Although the Title V inspection system was established for the sole purpose of ensuring that failed septic systems were not directly contaminating groundwater, in common practice it has become a substitute for a more thorough inspection by prospective purchasers. Typically homebuyers will arrange for a home inspection before entering into a purchase and sale agreement, but will not have the septic system independently inspected, relying instead on the Title V inspection. Furthermore, homebuyers do not inquire about any problems with the system or consider how use of the system may change when they move into the home.

It is not unusual for an old system to be marginally functional and pass a Title V inspection but be totally inadequate for use by new owners. For example an elderly couple or single person may find an existing septic system to be adequate for the limited amount of effluent they generate, but the new family with three teenage children may find the same system totally inadequate to handle two loads of wash and eight showers every day. So it is not unusual for a purchaser to find that although the septic system serving their new home passed a Title V inspection, it fails shortly after closing and needs to be replaced. The bad news is that not only is the new owner faced with an expense that could range up to $30,000 but there is no recourse against anyone else.

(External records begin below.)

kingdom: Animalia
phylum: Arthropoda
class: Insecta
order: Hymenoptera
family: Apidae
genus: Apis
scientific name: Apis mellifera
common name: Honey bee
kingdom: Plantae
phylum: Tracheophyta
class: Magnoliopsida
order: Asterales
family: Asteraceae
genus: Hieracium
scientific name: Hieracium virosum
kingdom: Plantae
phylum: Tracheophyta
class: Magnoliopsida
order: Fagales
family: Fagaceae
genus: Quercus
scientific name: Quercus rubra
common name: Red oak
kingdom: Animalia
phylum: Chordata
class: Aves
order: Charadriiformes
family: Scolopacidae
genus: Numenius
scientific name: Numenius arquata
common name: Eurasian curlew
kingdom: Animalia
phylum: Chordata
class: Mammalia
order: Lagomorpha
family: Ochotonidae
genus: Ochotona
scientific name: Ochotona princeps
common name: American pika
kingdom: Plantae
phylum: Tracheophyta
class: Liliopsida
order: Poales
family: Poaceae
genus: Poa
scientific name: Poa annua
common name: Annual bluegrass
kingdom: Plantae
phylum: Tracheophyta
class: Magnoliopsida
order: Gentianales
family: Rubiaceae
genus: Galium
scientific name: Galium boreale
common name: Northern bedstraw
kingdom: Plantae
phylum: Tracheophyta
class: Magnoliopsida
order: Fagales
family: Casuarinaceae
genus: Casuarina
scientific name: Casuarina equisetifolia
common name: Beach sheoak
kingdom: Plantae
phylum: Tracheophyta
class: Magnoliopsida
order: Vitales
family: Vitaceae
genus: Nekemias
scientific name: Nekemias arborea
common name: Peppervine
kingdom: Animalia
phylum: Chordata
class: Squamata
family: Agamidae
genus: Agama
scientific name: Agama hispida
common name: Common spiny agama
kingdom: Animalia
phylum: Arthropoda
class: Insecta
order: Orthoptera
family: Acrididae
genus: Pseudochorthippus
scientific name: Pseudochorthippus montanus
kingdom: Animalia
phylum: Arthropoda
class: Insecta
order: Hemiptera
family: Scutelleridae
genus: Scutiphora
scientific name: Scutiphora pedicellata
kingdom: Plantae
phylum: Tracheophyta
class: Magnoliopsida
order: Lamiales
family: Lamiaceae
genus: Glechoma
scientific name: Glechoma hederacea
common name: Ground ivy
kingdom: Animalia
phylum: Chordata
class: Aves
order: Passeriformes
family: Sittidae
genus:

Despite what one might think, the new owner does typically not have a claim against the inspector, because the inspector is only responsible for determining whether or not this system met any failure criteria on the day of the inspection. The inspector does not warrant or represent that the system will continue to function or will be adequate for any future use. Furthermore the inspector is typically hired by the seller so the inspector does not have a contractual relationship with the buyer which would support a legal claim. Similarly the new owner also does not have a claim against the seller unless the seller has made specific misrepresentations about the adequacy or operation of the system. In many transactions today the buyer may never even meet the seller and even if the buyer and seller do meet, the standard purchase and sale agreements in common use expressly provide that the seller is making no particular representations about the condition of the property and that the buyer is relying on their own inspections with regard to the condition of the property. That leaves only the brokers who also are generally protected from liability unless they have actual knowledge of a defect or deficiency in the system.

 

One might suggest that brokers could be more diligent in explaining the inadequacy of a Title V report and recommend that the purchaser obtain a more thorough inspection of subsurface sewage disposal systems. In practice, we suspect that many brokers are happy to allow a Title V inspection report to substitute for a more thorough inspection in order to avoid adding even more complication to an already overly complicated closing process. In short, subsurface sewage disposal systems are one more example of a situation in which the buyer must beware.